Reputation: 700
I have an R script in my workflow that requires the number of entries on several csv files (a.csv
, b.csv
, c.csv
; formatted with headers) as a value. Since they all have a string something
in every line, I thought I could write the rule as follows:
configfile: config.yaml
WILDCARD = config['wildcard']
TEMP_DIR = "~/temp"
rule all:
input:
f"{TEMP_DIR}/folder/{{WILDCARD}}/output.txt"
rule combine_geno_pheno_data_sibs:
input:
f"{TEMP_DIR}/file.txt",
f"{TEMP_DIR}/folder/{{WILDCARD}}/another_file.txt",
f"config['file']",
output:
f"{TEMP_DIR}/folder/{{WILDCARD}}/output.txt"
params:
n_lines = shell(
"grep -c something ../resources/{{WILDCARD}}.csv | xargs"
)
script:
"scripts/use_lines.R"
config.yaml
contains
wildcard:
- a
- b
- c
and n_lines
is called in R as snakemake@params$n_lines
.
The way the expansion is interpreted in shell()
, though, is as grep -c something ../resources/a b c.csv
, how do I get it to interpret the wildcards as e.g. grep -c something ../resources/a.csv
and return the value to n_lines
correctly?
Thanks in advance
Upvotes: 1
Views: 108
Reputation: 16551
Given the config.yaml
, the WILDCARD
contains a list of string values:
WILDCARD = config['wildcard']
# WILDCARD = ['a', 'b', 'c']
By applying f-string formatting to rule all
input, you are really requesting the following file:
rule all:
input: f"{TEMP_DIR}/folder/{{WILDCARD}}/output.txt"
# "~/temp/folder/{WILDCARD}/output.txt"
It's not clear if you are then requesting specific files from command line or if the code in the question is slightly inconsistent, but to fix your rule, consider defining a utility function that counts number of lines containing "something":
def _count_lines(f):
path = f"../resources/{f}.csv"
num_lines = sum(1 for line in open(path) if "something" in line)
return num_lines
Then the rule combine_geno_pheno_data_sibs
will look like:
rule combine_geno_pheno_data_sibs:
input:
f"{TEMP_DIR}/file.txt",
f"{TEMP_DIR}/folder/{{WILDCARD}}/another_file.txt",
f"config['file']",
output:
f"{TEMP_DIR}/folder/{{WILDCARD}}/output.txt"
params:
n_lines = lambda wildcards: _count_lines(wildcards.WILDCARD)
script:
"scripts/use_lines.R"
Upvotes: 0
Reputation: 9062
And I didn't really follow what your pipeline does but perhaps this is what you want?
configfile: config.yaml
WILDCARD = ['a', 'b', 'c']
TEMP_DIR = "~/temp"
rule all:
input:
expand("{TEMP_DIR}/folder/{WILDCARD}/output.txt", TEMP_DIR=TEMP_DIR, WILDCARD=WILDCARD),
rule combine_geno_pheno_data_sibs:
input:
somefile= "{TEMP_DIR}/file.txt",
anotherfile= "{TEMP_DIR}/folder/{WILDCARD}/another_file.txt",
csv= lambda wc: '../resources/%s.csv' % wc.WILDCARD,
output:
"{TEMP_DIR}/folder/{WILDCARD}/output.txt"
script:
"scripts/use_lines.R"
I would get the n_lines
counts inside the R script with standard R code.
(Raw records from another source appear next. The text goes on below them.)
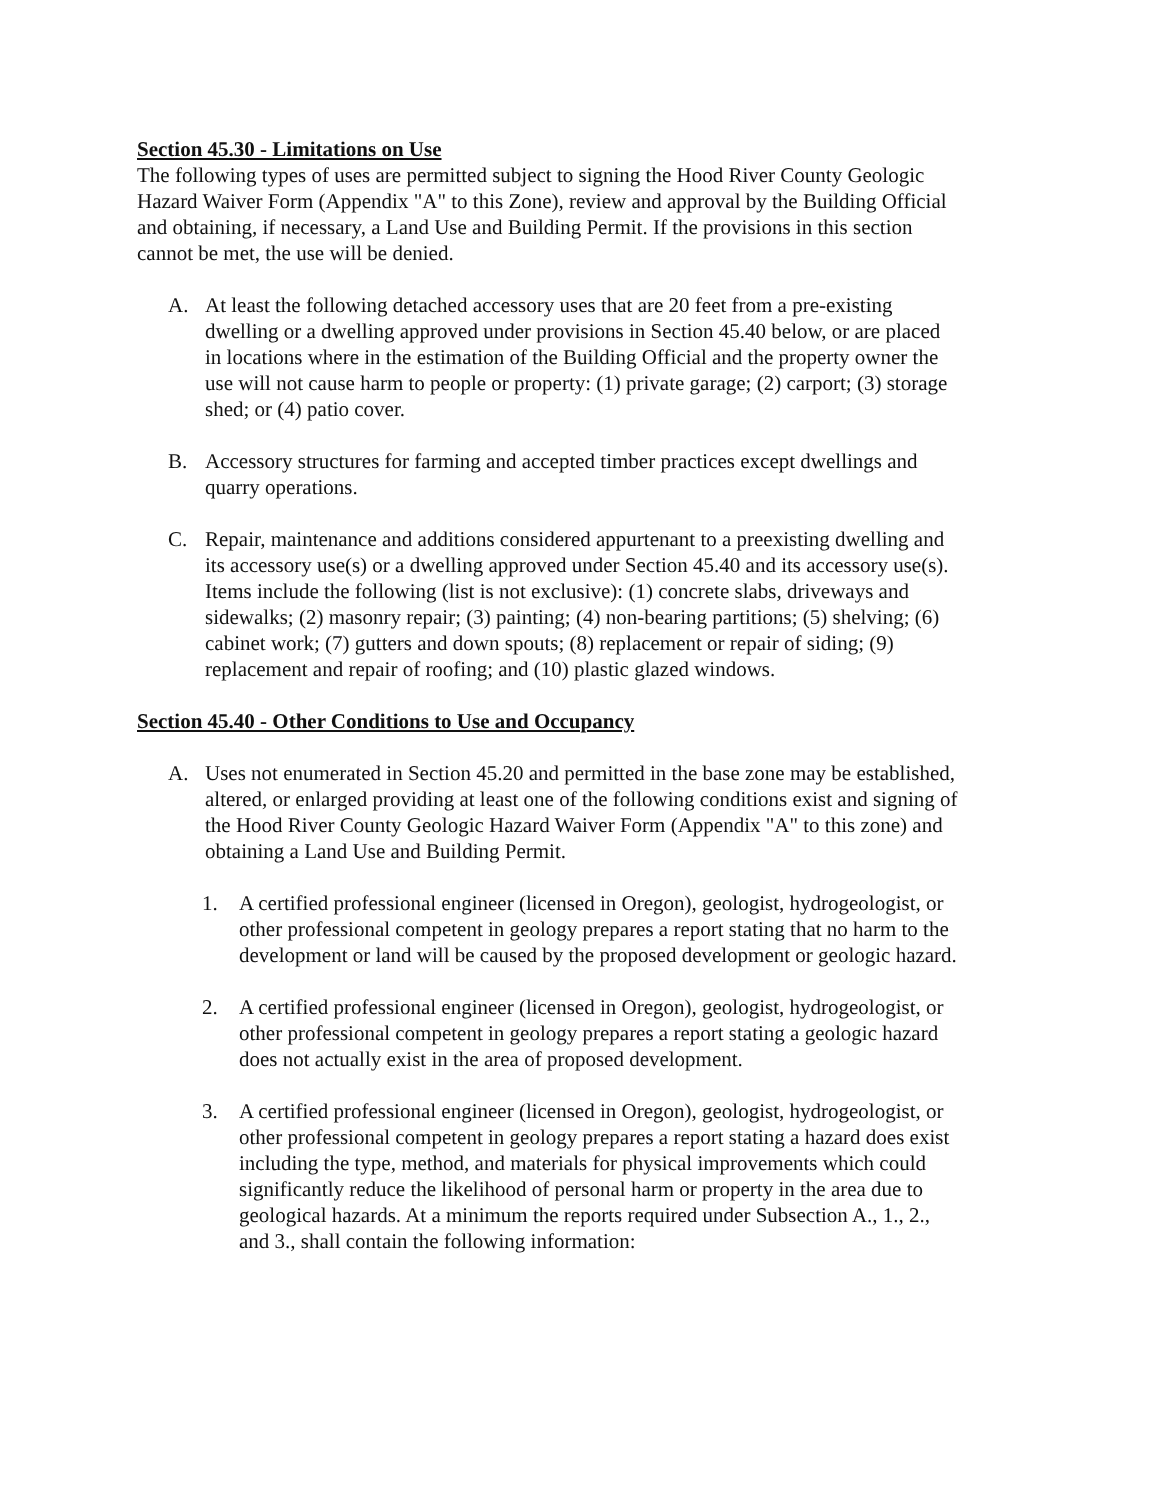Section 45.30 - Limitations on Use
The following types of uses are permitted subject to signing the Hood River County Geologic Hazard Waiver Form (Appendix "A" to this Zone), review and approval by the Building Official and obtaining, if necessary, a Land Use and Building Permit. If the provisions in this section cannot be met, the use will be denied.
A. At least the following detached accessory uses that are 20 feet from a pre-existing dwelling or a dwelling approved under provisions in Section 45.40 below, or are placed in locations where in the estimation of the Building Official and the property owner the use will not cause harm to people or property: (1) private garage; (2) carport; (3) storage shed; or (4) patio cover.
B. Accessory structures for farming and accepted timber practices except dwellings and quarry operations.
C. Repair, maintenance and additions considered appurtenant to a preexisting dwelling and its accessory use(s) or a dwelling approved under Section 45.40 and its accessory use(s). Items include the following (list is not exclusive): (1) concrete slabs, driveways and sidewalks; (2) masonry repair; (3) painting; (4) non-bearing partitions; (5) shelving; (6) cabinet work; (7) gutters and down spouts; (8) replacement or repair of siding; (9) replacement and repair of roofing; and (10) plastic glazed windows.
Section 45.40 - Other Conditions to Use and Occupancy
A. Uses not enumerated in Section 45.20 and permitted in the base zone may be established, altered, or enlarged providing at least one of the following conditions exist and signing of the Hood River County Geologic Hazard Waiver Form (Appendix "A" to this zone) and obtaining a Land Use and Building Permit.
1. A certified professional engineer (licensed in Oregon), geologist, hydrogeologist, or other professional competent in geology prepares a report stating that no harm to the development or land will be caused by the proposed development or geologic hazard.
2. A certified professional engineer (licensed in Oregon), geologist, hydrogeologist, or other professional competent in geology prepares a report stating a geologic hazard does not actually exist in the area of proposed development.
3. A certified professional engineer (licensed in Oregon), geologist, hydrogeologist, or other professional competent in geology prepares a report stating a hazard does exist including the type, method, and materials for physical improvements which could significantly reduce the likelihood of personal harm or property in the area due to geological hazards. At a minimum the reports required under Subsection A., 1., 2., and 3., shall contain the following information:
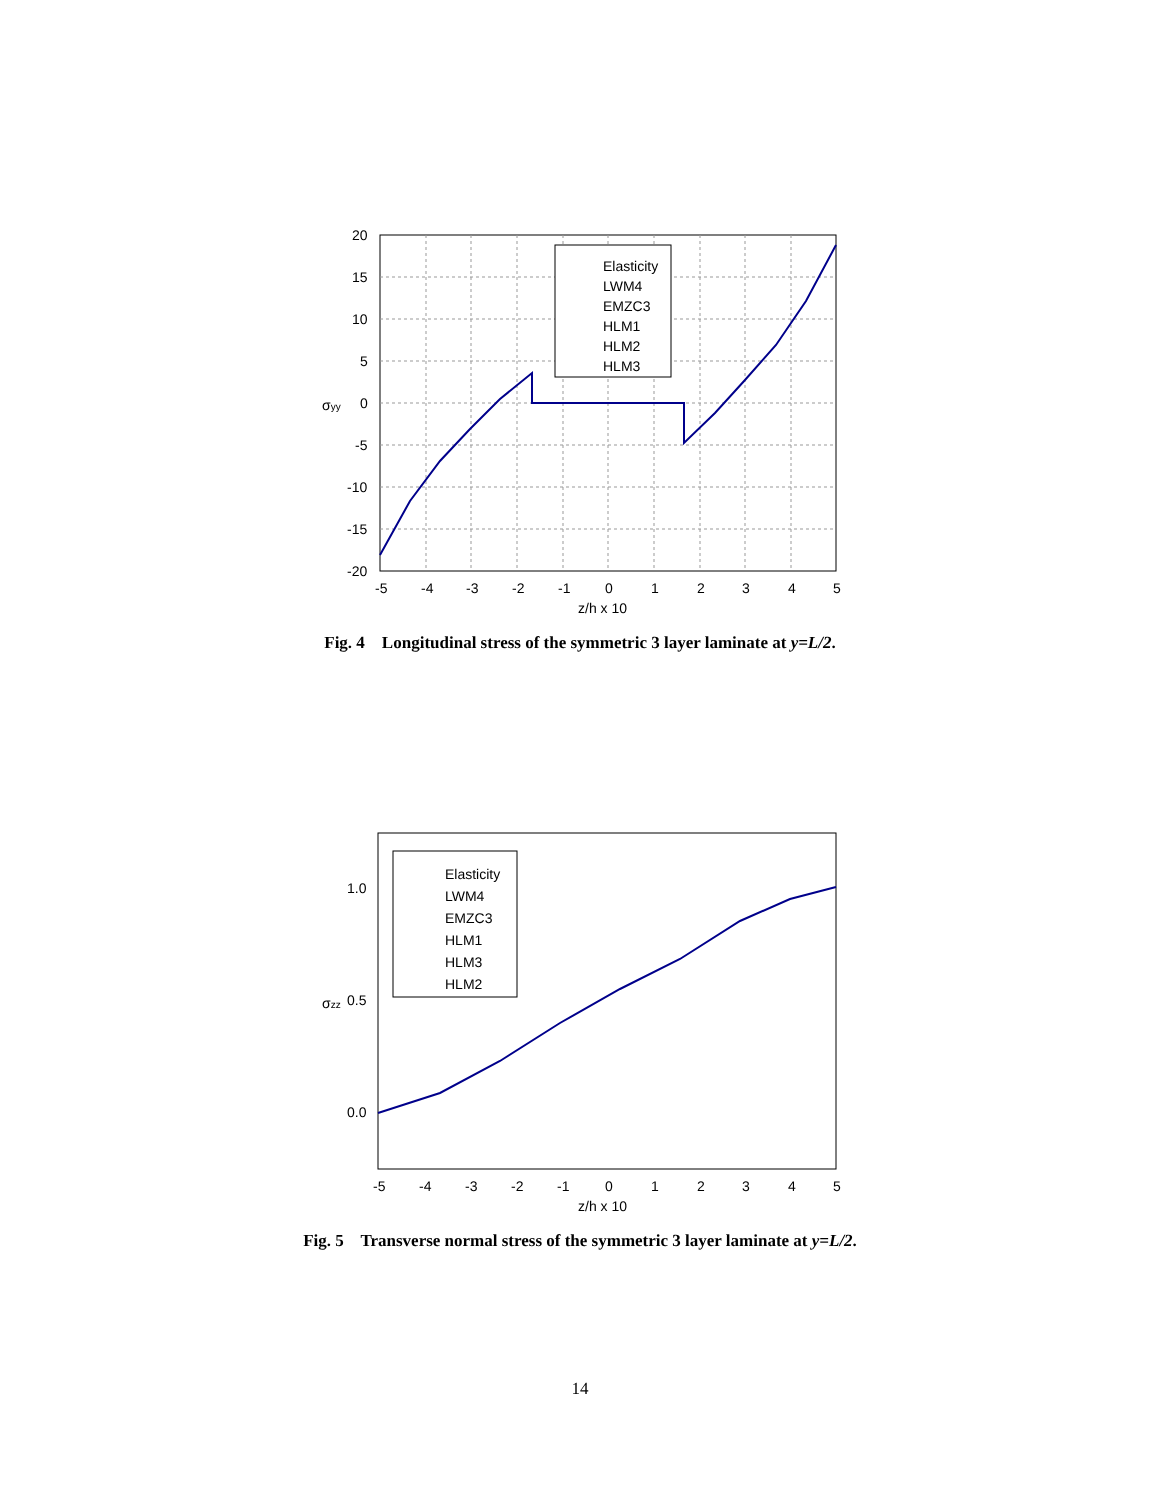Elasticity
LWM4
EMZC3
HLM1
HLM2
HLM3
20
15
10
5
0
-5
-10
-15
-20
-5
-4
-3
-2
-1
0
1
2
3
4
5
z/h x 10
σyy
Fig. 4 Longitudinal stress of the symmetric 3 layer laminate at y=L/2.
Elasticity
LWM4
EMZC3
HLM1
HLM3
HLM2
1.0
0.5
0.0
-5
-4
-3
-2
-1
0
1
2
3
4
5
z/h x 10
σzz
Fig. 5 Transverse normal stress of the symmetric 3 layer laminate at y=L/2.
14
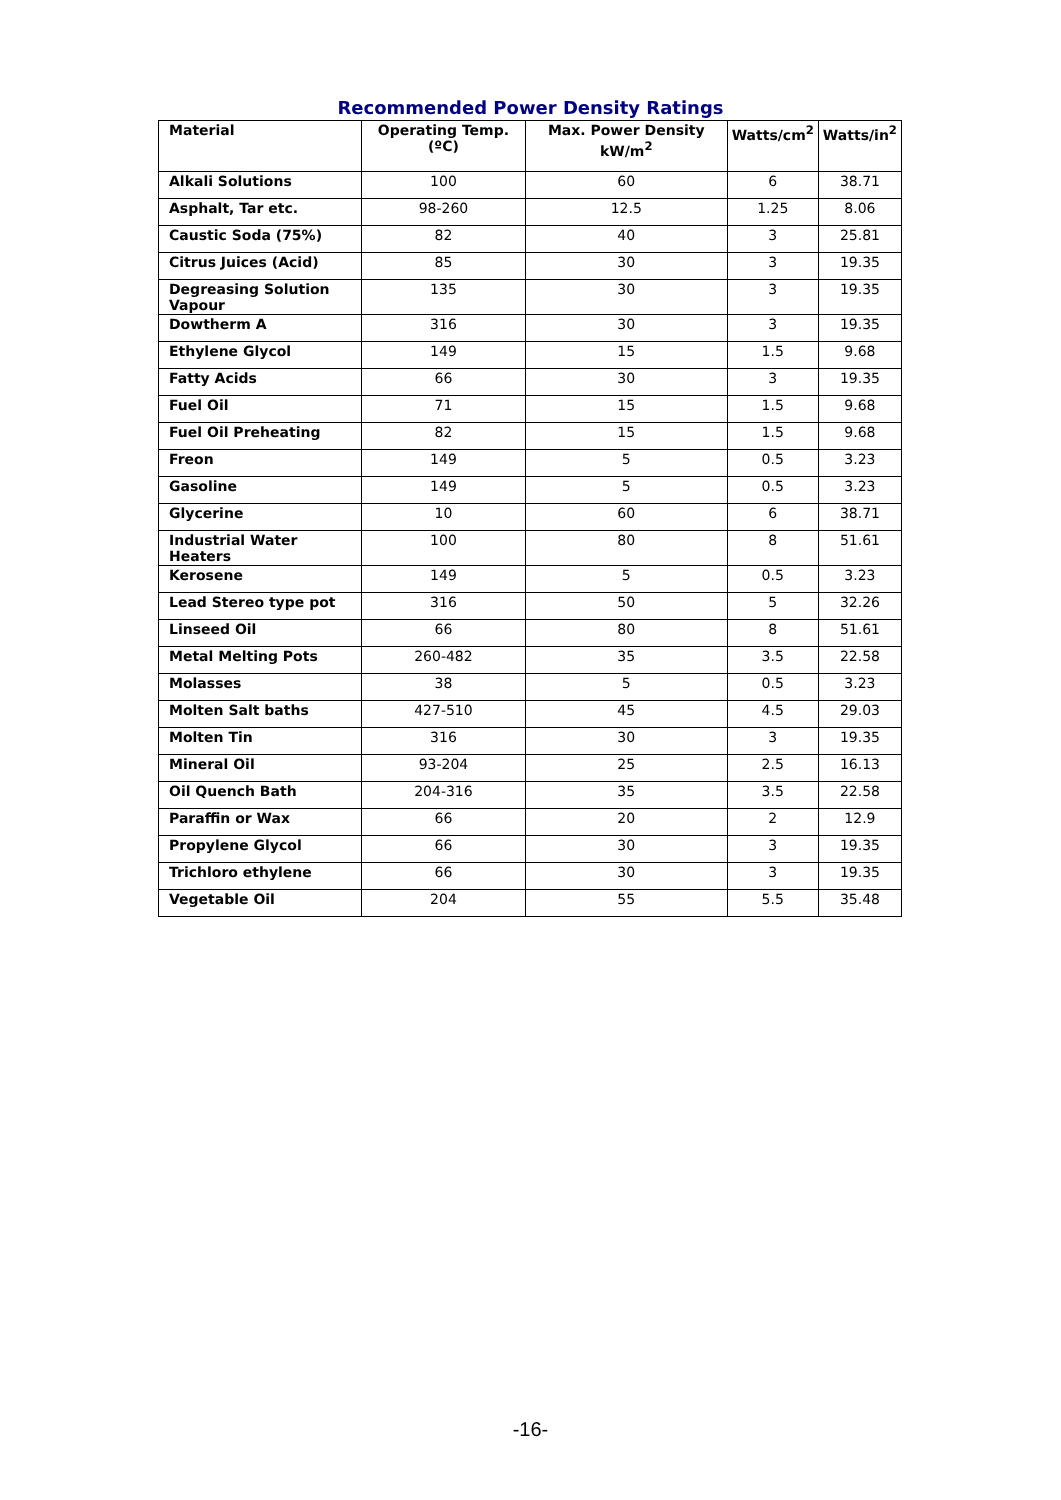Recommended Power Density Ratings
| Material | Operating Temp. (ºC) | Max. Power Density kW/m<sup>2</sup> | Watts/cm<sup>2</sup> | Watts/in<sup>2</sup> |
| --- | --- | --- | --- | --- |
| Alkali Solutions | 100 | 60 | 6 | 38.71 |
| Asphalt, Tar etc. | 98-260 | 12.5 | 1.25 | 8.06 |
| Caustic Soda (75%) | 82 | 40 | 3 | 25.81 |
| Citrus Juices (Acid) | 85 | 30 | 3 | 19.35 |
| Degreasing Solution Vapour | 135 | 30 | 3 | 19.35 |
| Dowtherm A | 316 | 30 | 3 | 19.35 |
| Ethylene Glycol | 149 | 15 | 1.5 | 9.68 |
| Fatty Acids | 66 | 30 | 3 | 19.35 |
| Fuel Oil | 71 | 15 | 1.5 | 9.68 |
| Fuel Oil Preheating | 82 | 15 | 1.5 | 9.68 |
| Freon | 149 | 5 | 0.5 | 3.23 |
| Gasoline | 149 | 5 | 0.5 | 3.23 |
| Glycerine | 10 | 60 | 6 | 38.71 |
| Industrial Water Heaters | 100 | 80 | 8 | 51.61 |
| Kerosene | 149 | 5 | 0.5 | 3.23 |
| Lead Stereo type pot | 316 | 50 | 5 | 32.26 |
| Linseed Oil | 66 | 80 | 8 | 51.61 |
| Metal Melting Pots | 260-482 | 35 | 3.5 | 22.58 |
| Molasses | 38 | 5 | 0.5 | 3.23 |
| Molten Salt baths | 427-510 | 45 | 4.5 | 29.03 |
| Molten Tin | 316 | 30 | 3 | 19.35 |
| Mineral Oil | 93-204 | 25 | 2.5 | 16.13 |
| Oil Quench Bath | 204-316 | 35 | 3.5 | 22.58 |
| Paraffin or Wax | 66 | 20 | 2 | 12.9 |
| Propylene Glycol | 66 | 30 | 3 | 19.35 |
| Trichloro ethylene | 66 | 30 | 3 | 19.35 |
| Vegetable Oil | 204 | 55 | 5.5 | 35.48 |
-16-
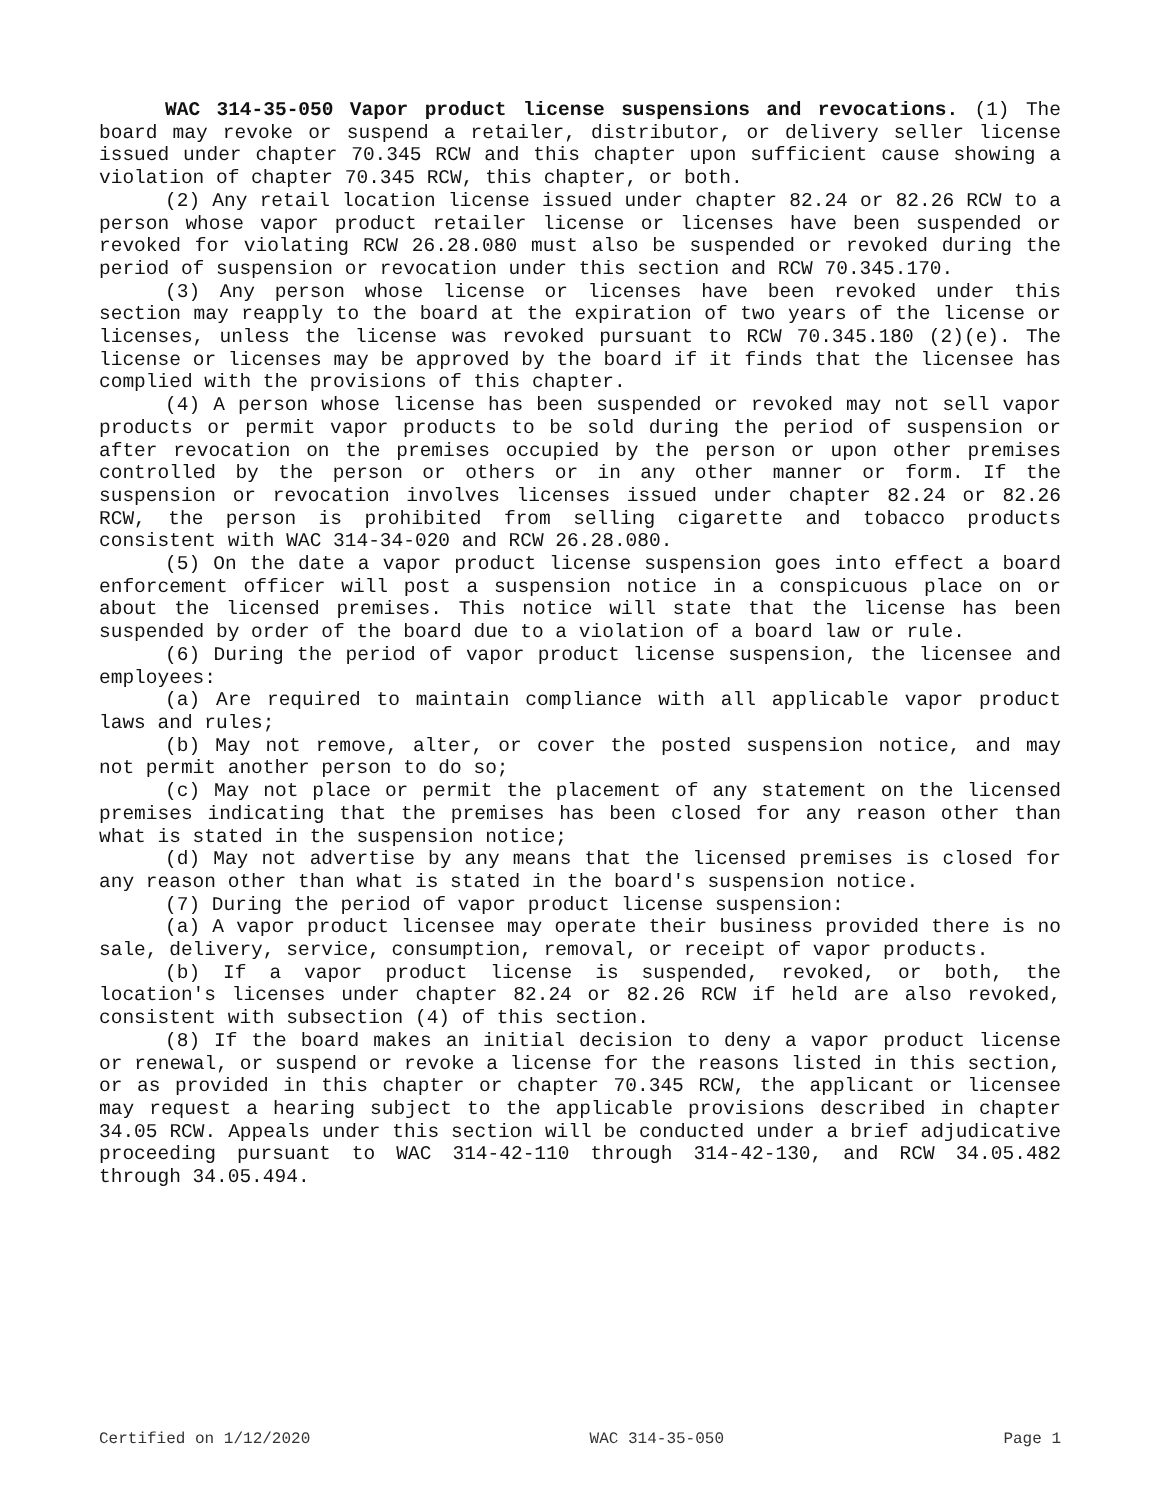WAC 314-35-050 Vapor product license suspensions and revocations. (1) The board may revoke or suspend a retailer, distributor, or delivery seller license issued under chapter 70.345 RCW and this chapter upon sufficient cause showing a violation of chapter 70.345 RCW, this chapter, or both.
(2) Any retail location license issued under chapter 82.24 or 82.26 RCW to a person whose vapor product retailer license or licenses have been suspended or revoked for violating RCW 26.28.080 must also be suspended or revoked during the period of suspension or revocation under this section and RCW 70.345.170.
(3) Any person whose license or licenses have been revoked under this section may reapply to the board at the expiration of two years of the license or licenses, unless the license was revoked pursuant to RCW 70.345.180 (2)(e). The license or licenses may be approved by the board if it finds that the licensee has complied with the provisions of this chapter.
(4) A person whose license has been suspended or revoked may not sell vapor products or permit vapor products to be sold during the period of suspension or after revocation on the premises occupied by the person or upon other premises controlled by the person or others or in any other manner or form. If the suspension or revocation involves licenses issued under chapter 82.24 or 82.26 RCW, the person is prohibited from selling cigarette and tobacco products consistent with WAC 314-34-020 and RCW 26.28.080.
(5) On the date a vapor product license suspension goes into effect a board enforcement officer will post a suspension notice in a conspicuous place on or about the licensed premises. This notice will state that the license has been suspended by order of the board due to a violation of a board law or rule.
(6) During the period of vapor product license suspension, the licensee and employees:
(a) Are required to maintain compliance with all applicable vapor product laws and rules;
(b) May not remove, alter, or cover the posted suspension notice, and may not permit another person to do so;
(c) May not place or permit the placement of any statement on the licensed premises indicating that the premises has been closed for any reason other than what is stated in the suspension notice;
(d) May not advertise by any means that the licensed premises is closed for any reason other than what is stated in the board's suspension notice.
(7) During the period of vapor product license suspension:
(a) A vapor product licensee may operate their business provided there is no sale, delivery, service, consumption, removal, or receipt of vapor products.
(b) If a vapor product license is suspended, revoked, or both, the location's licenses under chapter 82.24 or 82.26 RCW if held are also revoked, consistent with subsection (4) of this section.
(8) If the board makes an initial decision to deny a vapor product license or renewal, or suspend or revoke a license for the reasons listed in this section, or as provided in this chapter or chapter 70.345 RCW, the applicant or licensee may request a hearing subject to the applicable provisions described in chapter 34.05 RCW. Appeals under this section will be conducted under a brief adjudicative proceeding pursuant to WAC 314-42-110 through 314-42-130, and RCW 34.05.482 through 34.05.494.
Certified on 1/12/2020 WAC 314-35-050 Page 1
E.g.
csv <- read.table(snakemake@input$csv, ...)
n_lines <- nrow(csv[csv$somecol == 'something', ])
I don't have much sympathy for script
directive because it can see everything in the snakemake workflow so it is not clear what it takes in input. I prefer to write a standalone R script that you execute via shell
directive. But this is unrelated to your question...
(Note that in your rule all
you miss the input
directive but I guess this is a typo).
Upvotes: 1